== What is being asked ==
Write out the entries below exactly, from the first line to the one with "## Symptoms", both ends included.
Supplied data Start Marker
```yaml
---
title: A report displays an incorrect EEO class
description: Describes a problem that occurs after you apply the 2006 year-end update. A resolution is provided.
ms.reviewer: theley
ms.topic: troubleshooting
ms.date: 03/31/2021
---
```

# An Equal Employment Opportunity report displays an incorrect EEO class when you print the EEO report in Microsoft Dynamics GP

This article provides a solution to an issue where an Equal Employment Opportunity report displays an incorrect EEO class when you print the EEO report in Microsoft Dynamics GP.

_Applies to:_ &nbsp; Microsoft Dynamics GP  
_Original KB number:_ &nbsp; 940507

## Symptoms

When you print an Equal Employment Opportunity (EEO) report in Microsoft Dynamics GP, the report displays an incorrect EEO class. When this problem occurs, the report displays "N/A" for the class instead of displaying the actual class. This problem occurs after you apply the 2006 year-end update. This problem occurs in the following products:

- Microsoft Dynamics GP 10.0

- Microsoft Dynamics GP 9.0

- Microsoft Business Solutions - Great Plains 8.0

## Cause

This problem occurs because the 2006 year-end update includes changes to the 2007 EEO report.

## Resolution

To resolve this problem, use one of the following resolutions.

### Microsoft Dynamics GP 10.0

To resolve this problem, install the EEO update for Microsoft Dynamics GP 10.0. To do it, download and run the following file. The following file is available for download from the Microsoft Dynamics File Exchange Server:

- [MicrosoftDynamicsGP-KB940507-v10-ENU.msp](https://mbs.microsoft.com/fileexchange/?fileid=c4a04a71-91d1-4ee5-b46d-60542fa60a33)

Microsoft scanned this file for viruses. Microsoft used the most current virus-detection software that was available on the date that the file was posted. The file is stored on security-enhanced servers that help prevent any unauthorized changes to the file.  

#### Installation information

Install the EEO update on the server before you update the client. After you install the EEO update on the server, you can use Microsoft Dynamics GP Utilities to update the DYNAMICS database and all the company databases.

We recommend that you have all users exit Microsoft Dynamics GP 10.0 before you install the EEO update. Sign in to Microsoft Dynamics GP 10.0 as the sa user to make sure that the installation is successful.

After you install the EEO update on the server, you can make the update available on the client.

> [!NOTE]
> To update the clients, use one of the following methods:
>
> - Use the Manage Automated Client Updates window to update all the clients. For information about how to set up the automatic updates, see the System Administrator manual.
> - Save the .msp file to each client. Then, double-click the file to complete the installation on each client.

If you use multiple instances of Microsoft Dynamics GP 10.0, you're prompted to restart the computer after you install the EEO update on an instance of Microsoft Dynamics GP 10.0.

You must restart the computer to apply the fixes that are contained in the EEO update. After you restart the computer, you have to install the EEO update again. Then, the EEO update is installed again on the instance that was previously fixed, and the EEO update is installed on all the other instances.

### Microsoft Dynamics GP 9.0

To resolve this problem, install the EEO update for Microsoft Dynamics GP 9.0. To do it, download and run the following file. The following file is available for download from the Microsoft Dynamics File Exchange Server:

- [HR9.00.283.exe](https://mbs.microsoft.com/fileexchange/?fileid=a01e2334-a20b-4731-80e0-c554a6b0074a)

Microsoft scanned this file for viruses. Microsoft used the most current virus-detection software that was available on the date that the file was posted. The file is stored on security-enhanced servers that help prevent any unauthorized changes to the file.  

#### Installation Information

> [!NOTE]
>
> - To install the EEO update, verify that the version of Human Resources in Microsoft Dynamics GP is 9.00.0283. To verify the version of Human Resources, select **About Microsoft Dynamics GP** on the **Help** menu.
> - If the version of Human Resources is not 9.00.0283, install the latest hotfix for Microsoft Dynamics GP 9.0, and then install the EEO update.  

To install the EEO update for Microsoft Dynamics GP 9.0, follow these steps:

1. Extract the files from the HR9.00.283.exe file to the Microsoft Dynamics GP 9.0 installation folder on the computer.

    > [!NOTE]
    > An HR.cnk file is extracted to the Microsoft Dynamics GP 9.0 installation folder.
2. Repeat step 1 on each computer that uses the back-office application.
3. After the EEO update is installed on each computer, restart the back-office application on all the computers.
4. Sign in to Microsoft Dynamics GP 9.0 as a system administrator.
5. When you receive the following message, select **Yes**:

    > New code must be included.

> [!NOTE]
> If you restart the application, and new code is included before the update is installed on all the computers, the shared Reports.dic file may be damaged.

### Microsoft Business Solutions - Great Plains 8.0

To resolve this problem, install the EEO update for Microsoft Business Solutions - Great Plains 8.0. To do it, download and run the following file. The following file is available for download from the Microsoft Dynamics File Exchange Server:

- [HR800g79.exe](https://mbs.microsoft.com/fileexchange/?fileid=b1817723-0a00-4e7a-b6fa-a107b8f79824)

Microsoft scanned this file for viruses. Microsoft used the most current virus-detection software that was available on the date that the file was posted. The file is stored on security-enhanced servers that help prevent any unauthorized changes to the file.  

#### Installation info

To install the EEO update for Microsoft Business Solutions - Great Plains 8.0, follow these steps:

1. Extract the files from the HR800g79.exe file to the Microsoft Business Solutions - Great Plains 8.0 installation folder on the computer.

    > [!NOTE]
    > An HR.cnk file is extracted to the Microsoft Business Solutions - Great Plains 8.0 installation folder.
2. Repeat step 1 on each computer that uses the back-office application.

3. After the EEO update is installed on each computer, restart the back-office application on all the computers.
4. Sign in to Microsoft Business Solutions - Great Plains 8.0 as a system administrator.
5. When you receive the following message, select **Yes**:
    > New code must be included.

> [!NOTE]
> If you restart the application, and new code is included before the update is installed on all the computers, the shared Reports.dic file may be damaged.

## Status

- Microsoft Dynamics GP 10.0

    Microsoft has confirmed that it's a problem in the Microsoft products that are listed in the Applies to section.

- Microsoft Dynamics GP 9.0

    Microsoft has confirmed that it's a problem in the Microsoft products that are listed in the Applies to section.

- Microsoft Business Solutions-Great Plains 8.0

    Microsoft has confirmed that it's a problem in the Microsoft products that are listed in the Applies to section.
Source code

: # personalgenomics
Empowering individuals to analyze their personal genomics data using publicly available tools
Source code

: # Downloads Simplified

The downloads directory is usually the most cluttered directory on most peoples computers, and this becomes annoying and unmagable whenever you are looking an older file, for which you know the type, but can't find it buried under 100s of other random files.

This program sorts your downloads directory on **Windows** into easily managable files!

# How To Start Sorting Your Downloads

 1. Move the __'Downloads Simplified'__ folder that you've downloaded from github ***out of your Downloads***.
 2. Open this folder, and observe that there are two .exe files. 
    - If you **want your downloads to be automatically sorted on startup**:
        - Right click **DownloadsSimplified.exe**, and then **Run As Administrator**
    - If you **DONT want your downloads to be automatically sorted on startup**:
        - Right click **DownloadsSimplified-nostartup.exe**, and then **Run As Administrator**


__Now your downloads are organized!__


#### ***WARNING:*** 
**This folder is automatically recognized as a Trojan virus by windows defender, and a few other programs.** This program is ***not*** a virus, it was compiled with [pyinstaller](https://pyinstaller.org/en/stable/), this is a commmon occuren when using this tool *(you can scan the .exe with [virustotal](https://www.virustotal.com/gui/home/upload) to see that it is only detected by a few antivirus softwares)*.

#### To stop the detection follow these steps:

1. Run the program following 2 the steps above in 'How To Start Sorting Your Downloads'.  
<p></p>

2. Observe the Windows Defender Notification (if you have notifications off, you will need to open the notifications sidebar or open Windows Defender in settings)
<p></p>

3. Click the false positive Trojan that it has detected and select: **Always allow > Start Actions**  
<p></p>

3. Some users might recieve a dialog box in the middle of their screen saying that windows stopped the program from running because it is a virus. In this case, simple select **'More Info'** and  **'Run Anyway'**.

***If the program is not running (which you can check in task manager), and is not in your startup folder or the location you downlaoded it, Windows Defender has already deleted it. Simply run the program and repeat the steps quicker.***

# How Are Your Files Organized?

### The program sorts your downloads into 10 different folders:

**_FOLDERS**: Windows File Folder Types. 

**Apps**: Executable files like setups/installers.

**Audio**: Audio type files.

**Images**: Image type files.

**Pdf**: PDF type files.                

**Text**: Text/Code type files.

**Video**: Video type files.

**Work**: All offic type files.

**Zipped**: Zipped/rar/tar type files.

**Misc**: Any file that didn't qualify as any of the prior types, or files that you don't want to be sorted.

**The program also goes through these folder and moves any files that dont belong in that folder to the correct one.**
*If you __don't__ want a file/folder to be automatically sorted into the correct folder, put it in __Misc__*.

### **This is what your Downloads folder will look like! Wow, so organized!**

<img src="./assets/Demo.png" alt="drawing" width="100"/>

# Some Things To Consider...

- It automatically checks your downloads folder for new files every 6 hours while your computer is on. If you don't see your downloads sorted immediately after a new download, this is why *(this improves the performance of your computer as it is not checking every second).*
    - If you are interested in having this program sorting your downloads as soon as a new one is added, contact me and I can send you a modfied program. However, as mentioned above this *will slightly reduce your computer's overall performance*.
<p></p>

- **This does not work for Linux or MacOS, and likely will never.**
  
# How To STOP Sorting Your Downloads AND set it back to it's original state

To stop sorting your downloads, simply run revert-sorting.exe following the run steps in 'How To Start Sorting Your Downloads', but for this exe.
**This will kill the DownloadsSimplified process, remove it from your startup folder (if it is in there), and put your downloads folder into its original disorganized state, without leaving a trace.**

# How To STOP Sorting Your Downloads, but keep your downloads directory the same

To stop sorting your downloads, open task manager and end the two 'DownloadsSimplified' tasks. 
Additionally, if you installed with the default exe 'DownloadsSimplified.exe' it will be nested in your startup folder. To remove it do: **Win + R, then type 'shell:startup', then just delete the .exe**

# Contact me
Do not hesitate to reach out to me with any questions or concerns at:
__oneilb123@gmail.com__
Supplied data End Marker
== Exercise result ==
```yaml
---
title: A report displays an incorrect EEO class
description: Describes a problem that occurs after you apply the 2006 year-end update. A resolution is provided.
ms.reviewer: theley
ms.topic: troubleshooting
ms.date: 03/31/2021
---
```

# An Equal Employment Opportunity report displays an incorrect EEO class when you print the EEO report in Microsoft Dynamics GP

This article provides a solution to an issue where an Equal Employment Opportunity report displays an incorrect EEO class when you print the EEO report in Microsoft Dynamics GP.

_Applies to:_ &nbsp; Microsoft Dynamics GP  
_Original KB number:_ &nbsp; 940507

## Symptoms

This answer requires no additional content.